Testing ES6 Modules with Mocha and CoffeeScript

11 April 2016 in programming

What I wanted to do:

The only solution I found to test my JavaScript code that is organized with ES6 modules is to compile the source files with Babel first. Then in your coffeescript test files you can simply require them. So here’s my test.sh:

# pre-compile js sources with babel into test folder
find ./js/*.js -type f -exec sh -c './node_modules/babel-cli/bin/babel.js "$0" > test/"$0"' {} ';'
./node_modules/mocha/bin/mocha ./test/main.coffee --compilers js:coffee-script/register --reporter spec

# now delete all compiled files again
rm -r test/js/*

The test/js folder has to have the same folder structure as your js/ folder or it will not work. You can probably modify the code to make a folder if it is not available, but I wanted to use find -exec and didn’t want the hassle.

You also need a .babelrc:

{
  presets: ["es2015"]
}

Now ideally I would also like to use the ES6 module import/export in my CoffeeScript test code. But it doesn’t support ES6 modules, yet and doesn’t even compile if I use the keyword import.

So I have to use it in js-literal syntax.
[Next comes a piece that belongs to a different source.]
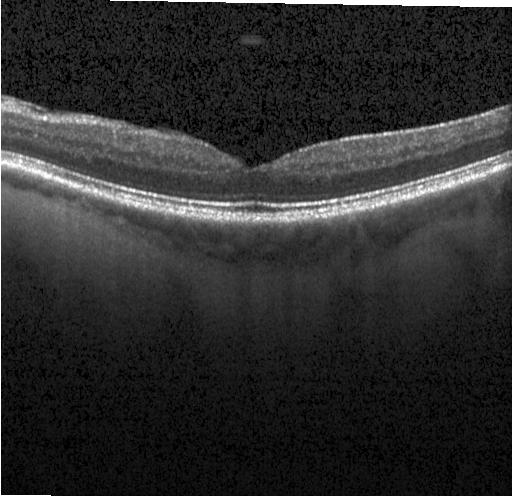
Retinal OCT cross-section showing no evidence of choroidal neovascularization, diabetic macular edema, or drusen.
`import parser from "./js/parser.js"`

Now if you use the normal CoffeeScript compiler of Mocha, it compiles the CoffeeScript to JS, but the js-literal stays the same and is still ES6. If you write your Mocha test code in JS then there is a babel compiler that compiles your ES6 code to ES5.

So for me I had to write my own compiler that compiles CoffeeScript first and then it compiles it again with Babel.

var fs = require('fs');
var coffee = require("coffee-script");
var babel = require("babel-core");

require.extensions['.coffee'] = function(module, filename) {
    var content = fs.readFileSync(filename, 'utf8');
    var compiled = coffee.compile(content, {bare: true});
    compiled = babel.transform(compiled, {presets:["es2015"]}).code;
    return module._compile(compiled, filename); // module._compile is not mentioned in the Node docs, what is it? And why is it private-ish?
};

…and use it like this…

./node_modules/mocha/bin/mocha ./test/main.coffee --compilers coffee:./coffee-babel --reporter spec

My compiler uses the bare option for coffeescript, because the import statements has always to be at the top-level and the coffeescript compiler wraps by default everything in a closure.

But this bare option has by itself its own downsides. Now all your top-level code in seperate coffeescript files is top-level code for all files. So ideally you have to wrap this code by yourself, for example in the first describe.

Ok, that’s it, that’s my solution. But, the pre-compilation is slow and cumbersome. So this solution is bad.

What would be an ideal solution?

The ideal solution would be if there was an option in the mocha command to pre-compile the source files, that you’re testing. But mocha doesn’t necessarily now, which files I’ll require in my tests.

This problem will also solve itself when Node starts to support the new module systems. But, I’m not sure when this will happen. Or if it will happen at all.

I think it’s probably best to use the AMD modules for now for testing and writing code.